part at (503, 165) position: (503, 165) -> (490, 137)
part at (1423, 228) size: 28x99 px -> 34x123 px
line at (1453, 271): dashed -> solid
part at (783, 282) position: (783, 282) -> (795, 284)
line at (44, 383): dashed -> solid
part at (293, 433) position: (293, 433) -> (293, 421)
-=-=-=-=-
| WHAT YOU NEED TO DO |
Can you update the records above so that every "part" becomes "component", with everything else left unchanged?

| ANSWER TO THIS PROBLEM |
component at (503, 165) position: (503, 165) -> (490, 137)
component at (1423, 228) size: 28x99 px -> 34x123 px
line at (1453, 271): dashed -> solid
component at (783, 282) position: (783, 282) -> (795, 284)
line at (44, 383): dashed -> solid
component at (293, 433) position: (293, 433) -> (293, 421)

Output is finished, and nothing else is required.